=== Task requirements ===
Continue the listing of Tallahassee attractions below from the point where it stops.

=== Supplied text ===
· · · · · · ·

Address: 1358 Old Woodville Rd, Tallahassee, FL 32305
Tip: Open 8 am – sundown daily. Free parking at the north Tallahassee trailhead off Woodville Hwy. Multiple shaded rest stops with restrooms, water, and picnic tables along the route. Leashed dogs welcome.
🌐 Official Website
Mission San Luis
$5 adults / $3 seniors / $2 youth 6-17 / Free under 6 / Active duty military free
Historic Sites
Tallahassee's only National Historic Landmark — a 1656-1704 living-history reconstruction of the western capital of Spanish Florida, where the Apalachee people and Spanish colonists lived alongside each other. Reconstructed buildings include the Apalachee council house (the largest known indigenous structure in colonial America), the Franciscan church, fort, and Spanish-style homes. Living-history interpreters in period dress.
Address: 2100 W Tennessee St, Tallahassee, FL 32304
Tip: Open Tue-Sun 10 am–4 pm. Homeschool Days every other month on 3rd Wednesday — regular admission, no pre-registration. Teacher Plus membership $30/year covers 2 adults + kids free all year — strong value for repeat visits.
🌐 Official Website
John G. Riley House & Museum
$5 adults / $2 Leon County Public School students
History & Culture
The 1890 home of John Gilmore Riley — Tallahassee educator, civic leader, and son of enslaved parents — preserved as the John G. Riley Center & Museum for African American History & Culture. Permanent exhibits cover slavery, Reconstruction, the Smokey Hollow neighborhood the house anchored, the Tallahassee bus boycott, and contemporary Black Tallahassee. Guided tours include adjacent Smokey Hollow Commemorative Park.
Address: 419 E Jefferson St, Tallahassee, FL 32301
Tip: Open Tue-Thu 10 am–4 pm. The combined Riley House + Smokey Hollow tour gives the fullest context — start at the house. National Register of Historic Places site.
🌐 Official Website
Alfred B. Maclay Gardens State Park
$6 per vehicle (2-8 people) / $4 single / Additional $6 per person for gardens (Jan-Apr only)
State Parks & Family
1,176 acres of rolling hills, gardens, and woodlands on Lake Hall, formerly the winter home of New York banker Alfred B. Maclay. The formal Maclay Gardens are at peak January through April with hundreds of camellias, azaleas, and rare ornamentals; the surrounding park has miles of nature trails, a swimming beach, picnic shelters, and a fishing dock.

· · · · · · ·

Stored entries:

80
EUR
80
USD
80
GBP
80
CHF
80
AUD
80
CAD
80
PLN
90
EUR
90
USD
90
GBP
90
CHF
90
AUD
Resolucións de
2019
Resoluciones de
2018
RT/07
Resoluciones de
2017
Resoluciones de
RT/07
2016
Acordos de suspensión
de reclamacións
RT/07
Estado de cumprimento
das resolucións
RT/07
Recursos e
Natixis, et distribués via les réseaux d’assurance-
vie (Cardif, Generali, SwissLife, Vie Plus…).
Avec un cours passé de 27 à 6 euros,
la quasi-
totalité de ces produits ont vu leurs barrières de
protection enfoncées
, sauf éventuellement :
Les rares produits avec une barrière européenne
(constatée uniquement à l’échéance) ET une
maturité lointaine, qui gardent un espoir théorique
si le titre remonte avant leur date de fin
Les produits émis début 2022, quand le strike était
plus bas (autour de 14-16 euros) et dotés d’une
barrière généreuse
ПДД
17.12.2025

· · · · · · ·

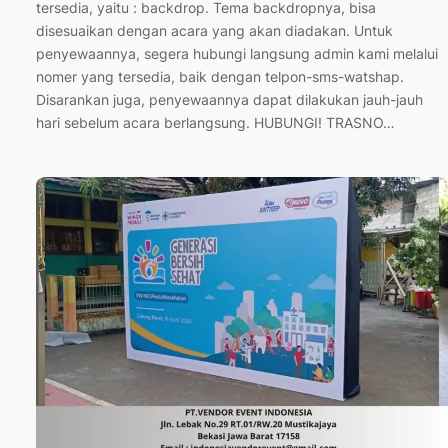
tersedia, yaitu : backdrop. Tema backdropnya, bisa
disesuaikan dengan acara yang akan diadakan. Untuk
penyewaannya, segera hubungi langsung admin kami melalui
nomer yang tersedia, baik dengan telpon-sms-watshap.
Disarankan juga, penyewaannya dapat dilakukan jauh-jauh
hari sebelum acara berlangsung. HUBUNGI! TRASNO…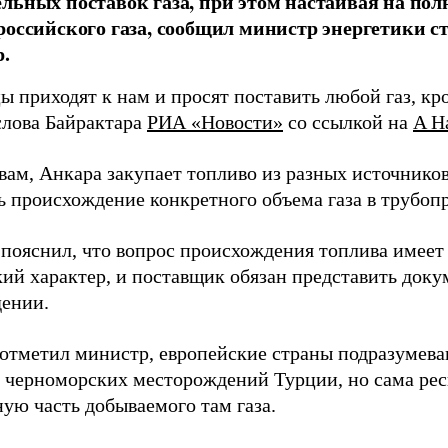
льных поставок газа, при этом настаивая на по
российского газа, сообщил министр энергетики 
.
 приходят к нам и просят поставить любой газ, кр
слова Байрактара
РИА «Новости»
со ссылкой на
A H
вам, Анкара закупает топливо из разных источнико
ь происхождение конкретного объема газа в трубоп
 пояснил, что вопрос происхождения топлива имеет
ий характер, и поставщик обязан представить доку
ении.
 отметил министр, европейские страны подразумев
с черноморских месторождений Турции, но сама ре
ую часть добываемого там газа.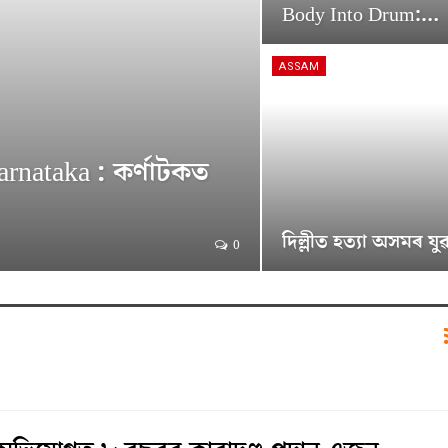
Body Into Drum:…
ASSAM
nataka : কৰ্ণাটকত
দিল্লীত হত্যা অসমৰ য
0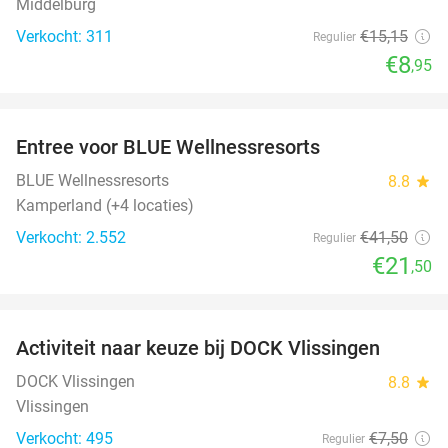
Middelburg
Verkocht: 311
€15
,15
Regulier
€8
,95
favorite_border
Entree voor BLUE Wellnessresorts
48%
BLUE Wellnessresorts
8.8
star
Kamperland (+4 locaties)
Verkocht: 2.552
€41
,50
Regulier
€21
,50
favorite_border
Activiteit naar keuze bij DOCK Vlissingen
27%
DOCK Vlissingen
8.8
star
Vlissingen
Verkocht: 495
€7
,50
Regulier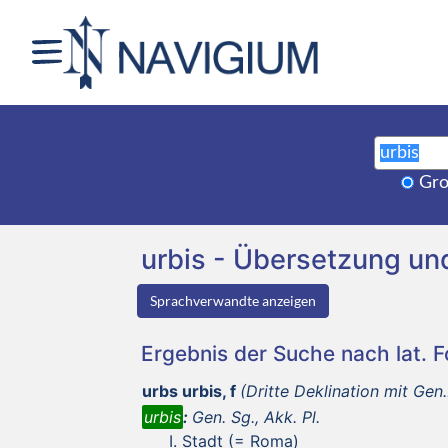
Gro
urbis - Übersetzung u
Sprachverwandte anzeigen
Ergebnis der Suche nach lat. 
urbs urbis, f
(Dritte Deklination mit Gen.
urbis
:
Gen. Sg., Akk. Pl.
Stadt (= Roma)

· · · · · · ·

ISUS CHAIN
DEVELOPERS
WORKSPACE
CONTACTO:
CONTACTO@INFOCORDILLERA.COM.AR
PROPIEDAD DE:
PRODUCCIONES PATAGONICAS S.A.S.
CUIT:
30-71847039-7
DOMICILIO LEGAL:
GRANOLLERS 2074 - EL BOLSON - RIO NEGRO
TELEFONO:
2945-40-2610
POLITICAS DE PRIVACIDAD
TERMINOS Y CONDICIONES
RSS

· · · · · · ·

=== Response box ===
Address: 3540 Thomasville Rd, Tallahassee, FL 32309
Tip: Garden admission fee is May-Dec FREE / Jan-April adds $6/person, $3 child 2-12 (peak bloom season). Park itself is $6/vehicle year-round. Open 8 am – sundown daily.
🌐 Official Website
Edward Ball Wakulla Springs State Park
$6 per vehicle (2-8 people) / $4 single / $8 adult river boat tour add-on
State Parks & Family
One of the world's largest and deepest freshwater springs — pumping 200 million gallons of crystal-clear 70°F water a day — surrounded by 6,000 acres of Florida forest 14 miles south of Tallahassee. The 1937 Wakulla Springs Lodge sits beside the spring run; the half-hour wildlife river boat tour glides past manatees, alligators, and 200+ bird species.
Address: 550 Wakulla Park Dr, Wakulla Springs, FL 32327
Tip: About 14 miles south of Tallahassee. Open 8 am – sundown daily. Boat tours run multiple times daily — first-come; arrive early on weekends. Swimming in the springs is free with park admission.
🌐 Official Website
Tallahassee Museum
$17.50 adults / $16.50 senior+student / $12.50 children 4-15 / Free under 4
Family & Wildlife
A 52-acre living museum on the shore of Lake Bradford with native Florida wildlife (red wolves, Florida panthers, black bears, river otters, alligators, white-tailed deer) viewable along a 1.25-mile boardwalk, plus an 1880s historic farm, a one-room schoolhouse, a 19th-century church, and the Phipps Manor House. Tree-to-Tree zip-line course on site (separate ticket).
Address: 3945 Museum Dr, Tallahassee, FL 32310
Tip: Open daily 9 am–5 pm. Allow 2-3 hours for the wildlife boardwalk and historic buildings. Monthly K-5 Home School Program first Thursday — see homeschool page. Tree-to-Tree ziplines start at $26 separate.